10 Tips for Gaining Weight on a Vegan Diet
Everyone eats, but it’s not just about surviving. Food plays different roles, from bonding with others to keeping us healthy. Staying healthy differs for everyone. Eating less but choosing nutritious options is essential to lose weight.
On the other hand, gaining weight can be tough. Some foods are more challenging to consume in large amounts than others. For vegans, this goal might seem challenging. Here are some tips to help you gain weight as a vegan, according to your goals.
Increasing Calories
First, to gain a healthy weight, you must eat more calories each day than usual. Getting enough nutrients helps you keep up the effort over time.
Eating more calories than usual is the only way to change. The right amount of macronutrients varies for everyone. If you stick with this plan, your weight will go up. Whether you eat all types of food or stick to vegan options, you’ll reach your goals! Just as those exploring Semaglutide before and after results are often surprised by how much diet plays a role in their journey, vegans focused on gaining weight will find that consistent caloric increases make a significant difference.
Sweet Potatoes
Sweet potatoes are some of the most versatile foods out there. You can cook and prepare them in many ways, and every version is delicious. They are a good choice for vegan diets, too. But the best thing about eating sweet potatoes is that they can help you gain weight quickly.
You don’t have to worry about unhealthy weight gain. Sweet potatoes are very nutrient-rich, and carbs are good for you. If you want, you can also try different preparations. Whether it’s mashed sweet potatoes or sweet potato fries, you can’t go wrong with them.
Nuts
When people think of peanuts, they often picture them as a tasty treat. Nuts can be added to snacks for a quick bite or used to flavour other dishes. If you are looking to gain weight, nuts are a good option. They are generally high in fat but not unhealthy fat.
Eating enough nuts can help you gain weight easily. Nut butter is another excellent choice and can be spread on your favourite bagel or slice of bread.
Meal Delivery
Finding, buying, cooking, and eating food can be exhausting. Most of us have busy lives with no time for cooking. It can be especially tough if vegan recipes take a long time. If this sounds like you, consider a meal delivery service.
Professional services like Meels let you choose how many meals are delivered to your door. Once you place your order, you won’t have to spend much time in the kitchen. The best part? These meals are nutritious, fit your dietary needs, and can be ordered in large quantities. You might never cook from scratch again after trying these services!
Fruit
You don’t want to eat too much fruit every day because it is high in sugar. But some fruits have lots of calories and are easy to eat for more energy.
Quinoa
Quinoa isn’t the first thing you think of for gaining weight on a vegan diet. But it’s packed with calories, making it easy to eat more.
Tofu
Tofu is a great choice! This soy-based food can be cooked in any way you like. It has many calories and can help you gain weight. Whether you fry or bake it, tofu adds a few extra pounds.
Avocados
The best part about eating avocados is that they provide healthy fats. Plus, avocados are so versatile that they can enhance your other vegan meals. Include them in your diet, from a smoothie base to sliced up in a rice bowl.
Protein Shakes
Adding protein shakes to your daily routine can be very effective for vegans looking to gain weight. Plant-based protein powders made from ingredients like peas, hemp, or brown rice provide a healthy source of protein and calories. Mixing these powders with high-calorie ingredients like almond butter, bananas, and coconut milk can create a tasty and nutrient-dense shake that helps with weight gain.

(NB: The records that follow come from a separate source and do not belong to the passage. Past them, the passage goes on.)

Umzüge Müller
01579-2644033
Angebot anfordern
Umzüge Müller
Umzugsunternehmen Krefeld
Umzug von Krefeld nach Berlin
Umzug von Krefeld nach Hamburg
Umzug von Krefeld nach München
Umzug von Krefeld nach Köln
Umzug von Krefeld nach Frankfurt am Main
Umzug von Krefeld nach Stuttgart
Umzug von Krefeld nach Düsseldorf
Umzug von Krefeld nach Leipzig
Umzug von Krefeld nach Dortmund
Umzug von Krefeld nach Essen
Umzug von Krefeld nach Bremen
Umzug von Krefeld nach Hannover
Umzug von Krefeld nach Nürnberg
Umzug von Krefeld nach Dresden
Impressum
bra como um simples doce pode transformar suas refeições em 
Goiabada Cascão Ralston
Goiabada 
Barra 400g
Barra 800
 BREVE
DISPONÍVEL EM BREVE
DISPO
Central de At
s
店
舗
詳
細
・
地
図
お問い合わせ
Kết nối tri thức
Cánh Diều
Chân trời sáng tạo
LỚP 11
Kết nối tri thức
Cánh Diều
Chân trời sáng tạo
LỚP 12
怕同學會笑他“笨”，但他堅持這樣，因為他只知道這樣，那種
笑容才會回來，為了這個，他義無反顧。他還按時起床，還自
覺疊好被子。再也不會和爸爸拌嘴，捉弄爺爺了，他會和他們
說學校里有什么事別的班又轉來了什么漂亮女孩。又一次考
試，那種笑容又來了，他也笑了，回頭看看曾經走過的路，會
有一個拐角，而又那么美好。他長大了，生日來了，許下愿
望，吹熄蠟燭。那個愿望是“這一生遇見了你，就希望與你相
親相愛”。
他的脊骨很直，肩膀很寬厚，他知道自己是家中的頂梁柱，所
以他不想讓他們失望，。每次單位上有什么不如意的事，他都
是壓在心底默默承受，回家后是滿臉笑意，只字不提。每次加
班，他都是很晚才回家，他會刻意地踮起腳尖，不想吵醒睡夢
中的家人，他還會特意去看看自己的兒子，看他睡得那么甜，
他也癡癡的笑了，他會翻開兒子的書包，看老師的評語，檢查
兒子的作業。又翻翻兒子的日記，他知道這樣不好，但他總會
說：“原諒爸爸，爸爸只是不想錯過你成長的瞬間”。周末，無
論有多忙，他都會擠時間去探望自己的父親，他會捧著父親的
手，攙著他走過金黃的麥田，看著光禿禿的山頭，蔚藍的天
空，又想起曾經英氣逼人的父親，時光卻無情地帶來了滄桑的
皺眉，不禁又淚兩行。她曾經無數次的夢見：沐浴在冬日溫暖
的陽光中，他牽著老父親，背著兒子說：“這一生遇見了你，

Protein shakes are useful because they’re easy to drink and can be adjusted to suit your taste. They’re also convenient, increasing your calorie intake without meal prep.
Legumes
Legumes, like lentils, chickpeas, and black beans, are essential in many vegan diets and work well for weight gainers. They are rich in protein, fibre, and complex carbs, making them a filling and nutritious part of your meals. Adding legumes to your diet helps with weight gain and supports overall health by providing important vitamins and minerals.
To maximize their calorie content, pair legumes with whole grains like rice or quinoa or add them to hearty soups and stews. You can also make spreads or dips, like hummus, to enjoy on whole-grain bread or crackers.